TASK GOAL:
Set down exactly the lines below between the line holding "2. The challenge's" and the line holding "3. There are", inclusive; no other line belongs in the answer.

(Collected data)
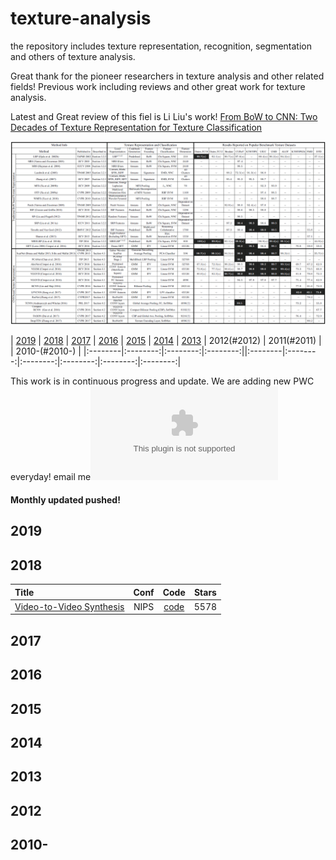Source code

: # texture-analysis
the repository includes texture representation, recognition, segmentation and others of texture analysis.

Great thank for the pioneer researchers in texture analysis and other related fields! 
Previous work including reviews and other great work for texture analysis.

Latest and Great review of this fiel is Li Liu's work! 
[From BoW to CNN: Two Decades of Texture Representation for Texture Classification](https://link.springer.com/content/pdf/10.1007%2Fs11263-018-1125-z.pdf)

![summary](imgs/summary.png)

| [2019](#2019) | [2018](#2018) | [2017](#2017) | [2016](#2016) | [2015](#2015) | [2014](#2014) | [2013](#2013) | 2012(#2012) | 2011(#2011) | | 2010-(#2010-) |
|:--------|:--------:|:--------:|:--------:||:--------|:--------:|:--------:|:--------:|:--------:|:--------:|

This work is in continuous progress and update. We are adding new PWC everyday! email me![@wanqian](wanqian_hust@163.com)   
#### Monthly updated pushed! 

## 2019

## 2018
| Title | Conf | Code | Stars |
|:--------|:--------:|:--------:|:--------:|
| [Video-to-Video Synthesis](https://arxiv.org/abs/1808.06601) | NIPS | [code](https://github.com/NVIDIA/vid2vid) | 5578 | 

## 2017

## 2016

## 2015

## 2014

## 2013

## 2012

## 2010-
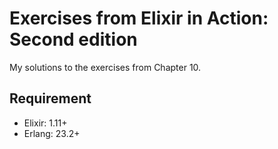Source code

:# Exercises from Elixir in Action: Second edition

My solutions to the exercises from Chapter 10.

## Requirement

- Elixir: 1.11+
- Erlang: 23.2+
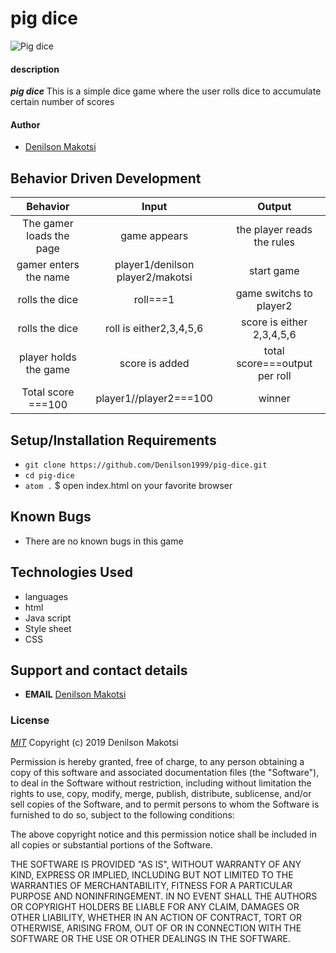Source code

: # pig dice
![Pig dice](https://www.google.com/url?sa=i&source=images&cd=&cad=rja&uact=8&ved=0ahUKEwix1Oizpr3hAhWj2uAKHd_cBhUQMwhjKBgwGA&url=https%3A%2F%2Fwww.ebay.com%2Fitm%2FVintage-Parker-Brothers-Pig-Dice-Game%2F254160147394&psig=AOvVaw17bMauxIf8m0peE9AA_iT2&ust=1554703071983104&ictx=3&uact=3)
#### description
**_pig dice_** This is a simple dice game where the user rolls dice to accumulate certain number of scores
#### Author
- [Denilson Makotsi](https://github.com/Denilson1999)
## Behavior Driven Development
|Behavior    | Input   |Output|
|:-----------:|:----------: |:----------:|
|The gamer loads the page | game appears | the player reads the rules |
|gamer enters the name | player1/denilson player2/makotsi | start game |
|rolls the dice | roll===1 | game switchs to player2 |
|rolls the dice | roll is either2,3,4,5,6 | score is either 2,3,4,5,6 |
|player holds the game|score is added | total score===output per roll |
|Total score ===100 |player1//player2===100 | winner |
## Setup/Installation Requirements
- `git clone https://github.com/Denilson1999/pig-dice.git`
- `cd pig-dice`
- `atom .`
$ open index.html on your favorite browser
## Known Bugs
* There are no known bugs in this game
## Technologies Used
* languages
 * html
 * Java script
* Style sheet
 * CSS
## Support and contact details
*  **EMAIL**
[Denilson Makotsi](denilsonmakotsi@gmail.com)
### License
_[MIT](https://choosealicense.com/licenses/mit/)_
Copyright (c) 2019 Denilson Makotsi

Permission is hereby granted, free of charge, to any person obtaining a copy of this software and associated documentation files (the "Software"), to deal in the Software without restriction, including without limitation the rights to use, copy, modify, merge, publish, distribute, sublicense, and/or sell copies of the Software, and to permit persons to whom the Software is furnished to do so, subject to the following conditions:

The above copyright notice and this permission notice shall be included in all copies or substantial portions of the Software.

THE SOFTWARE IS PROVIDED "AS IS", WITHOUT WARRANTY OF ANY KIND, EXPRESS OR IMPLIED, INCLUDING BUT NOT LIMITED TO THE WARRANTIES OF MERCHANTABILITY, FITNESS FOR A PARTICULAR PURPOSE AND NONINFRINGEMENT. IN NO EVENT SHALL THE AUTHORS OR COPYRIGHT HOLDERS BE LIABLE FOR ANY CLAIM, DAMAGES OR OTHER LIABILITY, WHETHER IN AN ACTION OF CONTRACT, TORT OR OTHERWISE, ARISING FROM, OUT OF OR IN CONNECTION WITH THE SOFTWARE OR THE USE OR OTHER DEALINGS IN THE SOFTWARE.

--

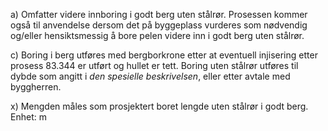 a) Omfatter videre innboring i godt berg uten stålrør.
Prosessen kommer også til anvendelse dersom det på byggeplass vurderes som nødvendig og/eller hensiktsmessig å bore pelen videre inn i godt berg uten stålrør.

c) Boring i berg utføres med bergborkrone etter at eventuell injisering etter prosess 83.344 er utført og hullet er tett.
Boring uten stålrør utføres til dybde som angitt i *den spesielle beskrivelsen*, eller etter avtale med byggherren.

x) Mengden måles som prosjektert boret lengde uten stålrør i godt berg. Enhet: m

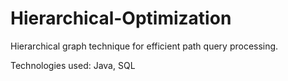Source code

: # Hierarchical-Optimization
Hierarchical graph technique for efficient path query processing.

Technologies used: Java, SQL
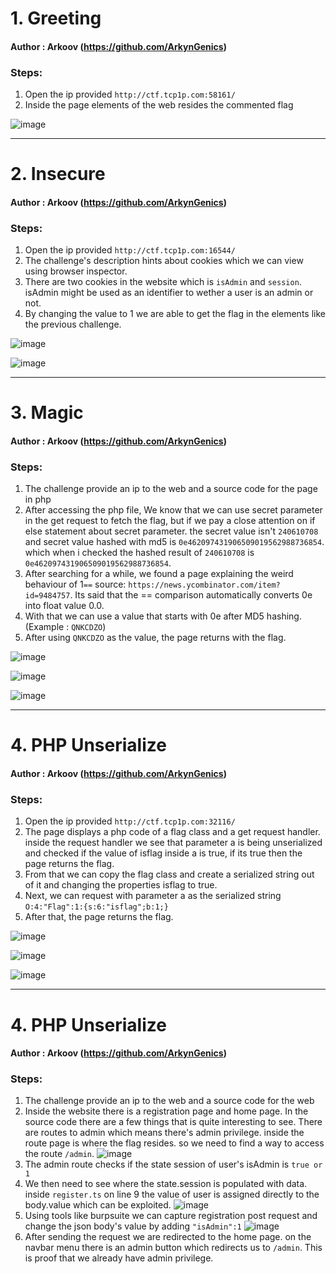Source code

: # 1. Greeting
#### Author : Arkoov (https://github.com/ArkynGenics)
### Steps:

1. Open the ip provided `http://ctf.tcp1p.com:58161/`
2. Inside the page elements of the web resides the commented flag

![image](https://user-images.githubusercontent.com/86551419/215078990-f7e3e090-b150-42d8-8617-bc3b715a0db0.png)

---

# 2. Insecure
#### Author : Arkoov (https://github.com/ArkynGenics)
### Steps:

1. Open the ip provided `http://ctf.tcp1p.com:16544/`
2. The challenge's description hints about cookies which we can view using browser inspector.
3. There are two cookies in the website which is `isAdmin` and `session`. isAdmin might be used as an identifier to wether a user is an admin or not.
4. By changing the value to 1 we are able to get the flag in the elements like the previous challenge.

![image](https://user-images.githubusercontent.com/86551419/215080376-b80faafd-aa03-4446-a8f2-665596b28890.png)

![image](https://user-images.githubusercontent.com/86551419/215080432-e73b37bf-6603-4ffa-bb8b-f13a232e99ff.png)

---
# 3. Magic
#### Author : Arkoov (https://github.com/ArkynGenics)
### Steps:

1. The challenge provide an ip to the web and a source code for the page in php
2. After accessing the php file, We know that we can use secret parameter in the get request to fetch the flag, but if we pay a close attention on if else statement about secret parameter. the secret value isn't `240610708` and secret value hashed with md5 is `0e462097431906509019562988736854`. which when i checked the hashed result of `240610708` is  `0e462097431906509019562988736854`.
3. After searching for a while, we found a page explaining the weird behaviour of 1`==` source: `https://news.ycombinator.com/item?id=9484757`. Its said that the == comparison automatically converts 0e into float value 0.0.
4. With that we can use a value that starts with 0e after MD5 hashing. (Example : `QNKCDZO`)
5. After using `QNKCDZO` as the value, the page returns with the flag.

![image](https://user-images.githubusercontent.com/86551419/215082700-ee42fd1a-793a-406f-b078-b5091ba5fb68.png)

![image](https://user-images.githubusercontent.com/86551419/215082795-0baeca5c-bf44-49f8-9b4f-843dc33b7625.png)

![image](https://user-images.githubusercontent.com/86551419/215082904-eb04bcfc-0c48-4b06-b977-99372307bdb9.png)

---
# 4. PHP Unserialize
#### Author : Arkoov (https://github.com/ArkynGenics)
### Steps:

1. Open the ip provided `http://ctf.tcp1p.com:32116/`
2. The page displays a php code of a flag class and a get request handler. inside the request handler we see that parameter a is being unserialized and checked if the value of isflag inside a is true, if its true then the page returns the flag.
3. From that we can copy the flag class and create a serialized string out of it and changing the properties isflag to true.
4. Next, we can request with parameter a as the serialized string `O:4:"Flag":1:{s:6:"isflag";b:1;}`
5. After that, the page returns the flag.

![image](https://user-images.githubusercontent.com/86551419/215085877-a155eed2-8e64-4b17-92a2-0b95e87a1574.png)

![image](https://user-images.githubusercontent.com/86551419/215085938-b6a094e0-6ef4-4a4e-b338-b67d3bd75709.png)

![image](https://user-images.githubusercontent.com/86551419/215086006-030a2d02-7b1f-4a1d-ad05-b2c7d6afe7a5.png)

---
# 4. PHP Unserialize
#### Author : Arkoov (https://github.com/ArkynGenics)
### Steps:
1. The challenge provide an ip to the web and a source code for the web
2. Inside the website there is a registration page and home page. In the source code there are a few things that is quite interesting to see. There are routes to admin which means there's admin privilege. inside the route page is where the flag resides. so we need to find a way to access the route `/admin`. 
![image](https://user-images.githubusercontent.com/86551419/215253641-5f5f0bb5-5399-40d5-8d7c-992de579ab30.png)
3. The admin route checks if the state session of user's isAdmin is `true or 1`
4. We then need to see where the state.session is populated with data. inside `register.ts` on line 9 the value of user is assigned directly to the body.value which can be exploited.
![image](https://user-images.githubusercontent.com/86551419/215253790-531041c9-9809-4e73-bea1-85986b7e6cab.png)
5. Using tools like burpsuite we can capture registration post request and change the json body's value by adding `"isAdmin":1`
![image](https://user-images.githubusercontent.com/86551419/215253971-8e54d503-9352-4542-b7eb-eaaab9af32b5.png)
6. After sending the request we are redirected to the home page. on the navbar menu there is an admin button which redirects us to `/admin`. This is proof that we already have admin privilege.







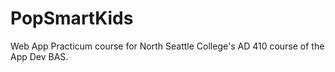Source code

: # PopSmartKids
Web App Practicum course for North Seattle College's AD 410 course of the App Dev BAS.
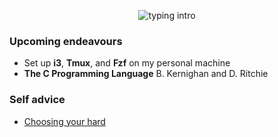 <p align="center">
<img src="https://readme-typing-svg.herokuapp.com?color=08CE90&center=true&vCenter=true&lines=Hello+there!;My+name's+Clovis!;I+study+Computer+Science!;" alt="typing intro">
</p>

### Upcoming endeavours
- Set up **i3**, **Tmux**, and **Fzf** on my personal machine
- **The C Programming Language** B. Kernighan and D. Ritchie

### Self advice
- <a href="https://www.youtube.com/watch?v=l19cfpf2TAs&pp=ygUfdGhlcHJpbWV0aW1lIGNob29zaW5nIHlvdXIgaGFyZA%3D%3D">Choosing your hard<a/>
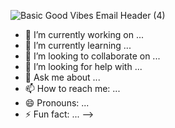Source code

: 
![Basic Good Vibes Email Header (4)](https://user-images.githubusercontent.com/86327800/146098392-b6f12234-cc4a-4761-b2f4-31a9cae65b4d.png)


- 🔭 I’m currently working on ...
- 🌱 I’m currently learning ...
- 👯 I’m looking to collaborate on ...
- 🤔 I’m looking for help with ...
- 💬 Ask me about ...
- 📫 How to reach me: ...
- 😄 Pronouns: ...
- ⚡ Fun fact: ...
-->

RESPONSE FOR THIS EXERCISE:
2. The challenge's description hints about cookies which we can view using browser inspector.
3. There are two cookies in the website which is `isAdmin` and `session`. isAdmin might be used as an identifier to wether a user is an admin or not.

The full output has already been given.